Saved data entries
______________________________

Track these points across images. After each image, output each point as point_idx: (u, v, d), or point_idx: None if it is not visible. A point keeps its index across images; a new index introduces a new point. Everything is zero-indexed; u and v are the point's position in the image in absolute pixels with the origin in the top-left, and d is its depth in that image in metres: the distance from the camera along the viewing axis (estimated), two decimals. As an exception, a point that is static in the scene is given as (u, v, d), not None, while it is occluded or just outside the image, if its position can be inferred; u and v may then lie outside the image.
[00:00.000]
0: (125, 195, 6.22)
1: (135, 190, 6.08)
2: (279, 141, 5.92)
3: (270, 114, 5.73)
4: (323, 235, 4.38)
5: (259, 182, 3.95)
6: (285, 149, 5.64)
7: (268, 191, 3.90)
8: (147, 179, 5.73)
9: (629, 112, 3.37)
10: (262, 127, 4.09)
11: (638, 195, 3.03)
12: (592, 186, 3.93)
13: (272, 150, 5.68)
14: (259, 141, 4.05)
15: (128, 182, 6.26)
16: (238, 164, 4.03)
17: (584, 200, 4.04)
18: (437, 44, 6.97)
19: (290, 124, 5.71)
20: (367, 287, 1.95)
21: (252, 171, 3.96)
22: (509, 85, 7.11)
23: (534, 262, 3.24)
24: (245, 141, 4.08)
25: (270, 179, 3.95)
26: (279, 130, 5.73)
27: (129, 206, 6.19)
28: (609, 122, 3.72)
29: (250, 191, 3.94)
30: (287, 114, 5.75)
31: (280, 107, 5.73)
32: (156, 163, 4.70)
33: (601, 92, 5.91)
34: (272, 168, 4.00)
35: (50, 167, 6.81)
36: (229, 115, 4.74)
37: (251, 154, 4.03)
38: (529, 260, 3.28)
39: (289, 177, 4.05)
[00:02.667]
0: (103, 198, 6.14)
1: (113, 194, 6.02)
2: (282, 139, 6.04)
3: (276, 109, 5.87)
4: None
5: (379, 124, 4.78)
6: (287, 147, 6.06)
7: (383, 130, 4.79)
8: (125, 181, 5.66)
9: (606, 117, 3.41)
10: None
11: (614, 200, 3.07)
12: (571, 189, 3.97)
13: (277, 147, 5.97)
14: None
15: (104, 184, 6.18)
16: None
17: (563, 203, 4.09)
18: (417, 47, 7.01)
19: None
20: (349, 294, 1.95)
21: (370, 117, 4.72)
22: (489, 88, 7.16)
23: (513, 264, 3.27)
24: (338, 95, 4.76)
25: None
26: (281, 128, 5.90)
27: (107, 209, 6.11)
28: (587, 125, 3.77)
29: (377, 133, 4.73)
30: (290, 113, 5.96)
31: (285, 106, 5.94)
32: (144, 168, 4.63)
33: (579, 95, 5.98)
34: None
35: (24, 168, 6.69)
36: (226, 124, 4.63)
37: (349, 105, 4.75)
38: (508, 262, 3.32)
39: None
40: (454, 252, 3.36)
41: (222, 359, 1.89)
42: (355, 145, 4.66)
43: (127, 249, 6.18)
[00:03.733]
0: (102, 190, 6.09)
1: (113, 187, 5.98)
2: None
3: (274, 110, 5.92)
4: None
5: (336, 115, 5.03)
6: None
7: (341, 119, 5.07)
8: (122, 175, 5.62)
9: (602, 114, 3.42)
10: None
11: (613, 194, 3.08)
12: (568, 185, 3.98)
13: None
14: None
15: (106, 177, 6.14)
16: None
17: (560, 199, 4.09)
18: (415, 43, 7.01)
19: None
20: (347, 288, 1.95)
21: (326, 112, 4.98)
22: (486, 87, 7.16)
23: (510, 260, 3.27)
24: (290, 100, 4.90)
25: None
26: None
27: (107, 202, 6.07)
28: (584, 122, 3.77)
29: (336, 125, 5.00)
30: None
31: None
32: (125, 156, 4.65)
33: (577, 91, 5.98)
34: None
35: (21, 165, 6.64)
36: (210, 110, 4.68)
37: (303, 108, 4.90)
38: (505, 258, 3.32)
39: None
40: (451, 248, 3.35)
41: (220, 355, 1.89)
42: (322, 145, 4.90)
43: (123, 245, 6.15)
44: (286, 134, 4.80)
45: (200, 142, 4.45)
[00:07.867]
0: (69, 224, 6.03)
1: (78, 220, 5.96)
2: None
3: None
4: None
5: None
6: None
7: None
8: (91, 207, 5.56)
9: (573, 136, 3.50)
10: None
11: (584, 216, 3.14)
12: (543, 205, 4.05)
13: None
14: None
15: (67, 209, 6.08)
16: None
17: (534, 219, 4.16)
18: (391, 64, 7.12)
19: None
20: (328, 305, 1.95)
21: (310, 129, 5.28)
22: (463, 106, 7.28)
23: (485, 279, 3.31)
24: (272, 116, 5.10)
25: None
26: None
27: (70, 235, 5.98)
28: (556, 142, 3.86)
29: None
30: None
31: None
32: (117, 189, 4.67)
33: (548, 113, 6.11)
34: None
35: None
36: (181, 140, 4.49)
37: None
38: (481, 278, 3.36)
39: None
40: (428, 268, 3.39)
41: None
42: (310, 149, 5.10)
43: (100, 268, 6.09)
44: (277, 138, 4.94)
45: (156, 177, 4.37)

______________________________

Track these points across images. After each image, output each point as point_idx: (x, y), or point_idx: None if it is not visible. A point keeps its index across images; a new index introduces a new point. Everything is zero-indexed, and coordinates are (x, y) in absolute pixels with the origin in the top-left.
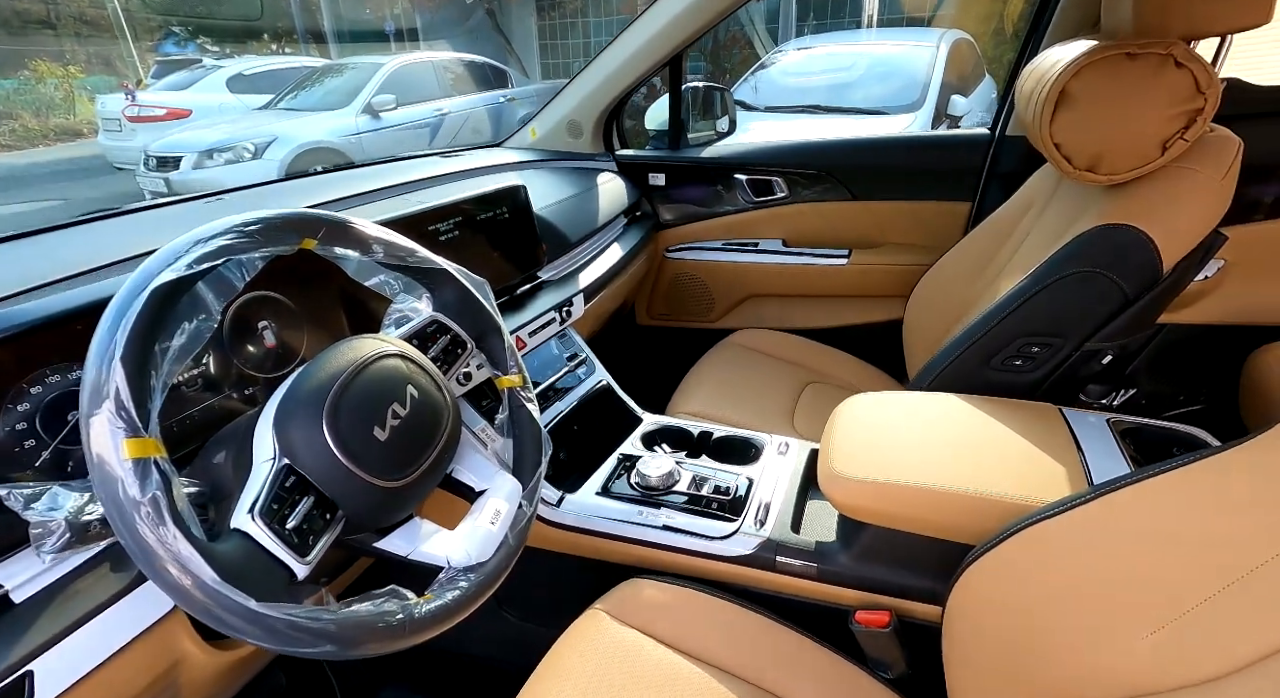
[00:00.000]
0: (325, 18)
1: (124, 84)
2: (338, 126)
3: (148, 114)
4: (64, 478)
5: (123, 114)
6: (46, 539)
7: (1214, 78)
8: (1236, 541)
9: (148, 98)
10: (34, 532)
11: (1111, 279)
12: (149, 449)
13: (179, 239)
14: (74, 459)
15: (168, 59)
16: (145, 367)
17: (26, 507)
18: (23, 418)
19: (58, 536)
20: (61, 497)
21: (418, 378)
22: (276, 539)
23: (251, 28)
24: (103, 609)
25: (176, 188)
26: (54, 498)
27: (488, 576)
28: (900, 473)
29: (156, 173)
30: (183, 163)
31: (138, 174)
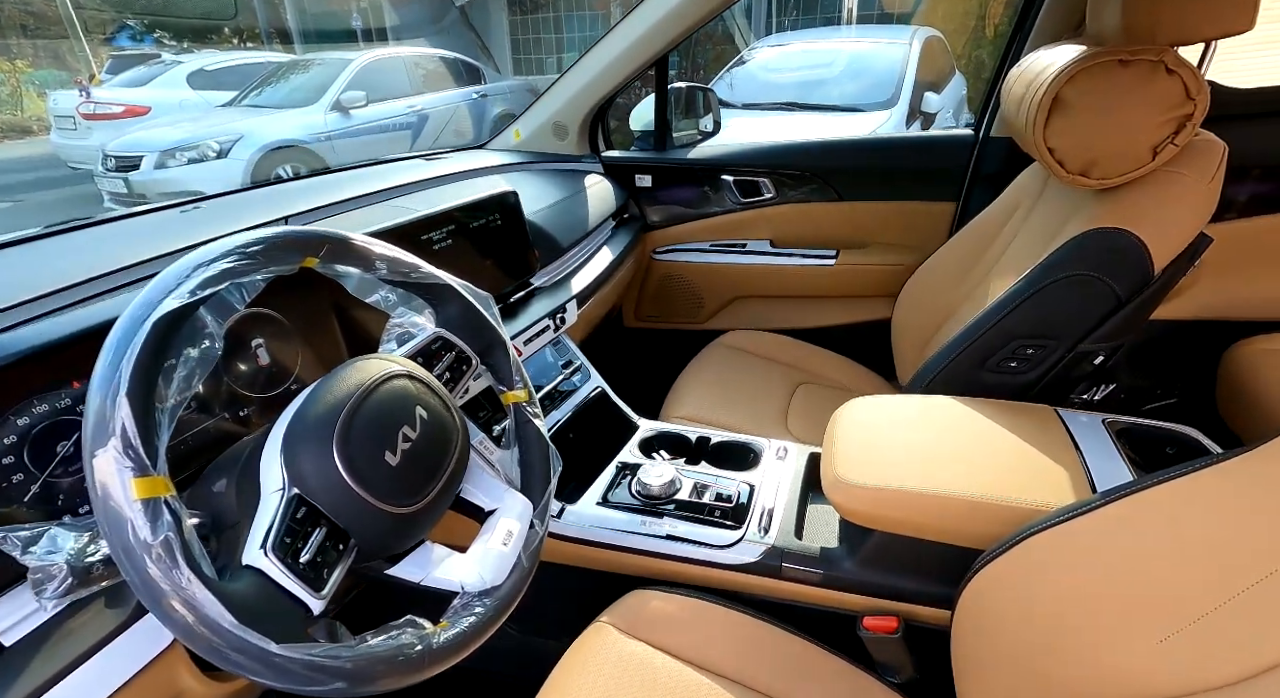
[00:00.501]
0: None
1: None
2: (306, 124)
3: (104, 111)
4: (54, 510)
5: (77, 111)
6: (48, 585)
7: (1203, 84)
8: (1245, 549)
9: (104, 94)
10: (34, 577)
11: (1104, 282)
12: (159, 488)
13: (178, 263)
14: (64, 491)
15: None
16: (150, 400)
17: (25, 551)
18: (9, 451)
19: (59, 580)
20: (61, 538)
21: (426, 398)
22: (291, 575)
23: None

______________________________

WHAT IS REQUIRED = Look above for the line with "outside the image." and the line with "33: (601, 92, 5.91)", and reproduce exactly those two lines plus every line between, nothing more.

OUTPUT BELOW =
Track these points across images. After each image, output each point as point_idx: (u, v, d), or point_idx: None if it is not visible. A point keeps its index across images; a new index introduces a new point. Everything is zero-indexed; u and v are the point's position in the image in absolute pixels with the origin in the top-left, and d is its depth in that image in metres: the distance from the camera along the viewing axis (estimated), two decimals. As an exception, a point that is static in the scene is given as (u, v, d), not None, while it is occluded or just outside the image, if its position can be inferred; u and v may then lie outside the image.
[00:00.000]
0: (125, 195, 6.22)
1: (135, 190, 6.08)
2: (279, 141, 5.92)
3: (270, 114, 5.73)
4: (323, 235, 4.38)
5: (259, 182, 3.95)
6: (285, 149, 5.64)
7: (268, 191, 3.90)
8: (147, 179, 5.73)
9: (629, 112, 3.37)
10: (262, 127, 4.09)
11: (638, 195, 3.03)
12: (592, 186, 3.93)
13: (272, 150, 5.68)
14: (259, 141, 4.05)
15: (128, 182, 6.26)
16: (238, 164, 4.03)
17: (584, 200, 4.04)
18: (437, 44, 6.97)
19: (290, 124, 5.71)
20: (367, 287, 1.95)
21: (252, 171, 3.96)
22: (509, 85, 7.11)
23: (534, 262, 3.24)
24: (245, 141, 4.08)
25: (270, 179, 3.95)
26: (279, 130, 5.73)
27: (129, 206, 6.19)
28: (609, 122, 3.72)
29: (250, 191, 3.94)
30: (287, 114, 5.75)
31: (280, 107, 5.73)
32: (156, 163, 4.70)
33: (601, 92, 5.91)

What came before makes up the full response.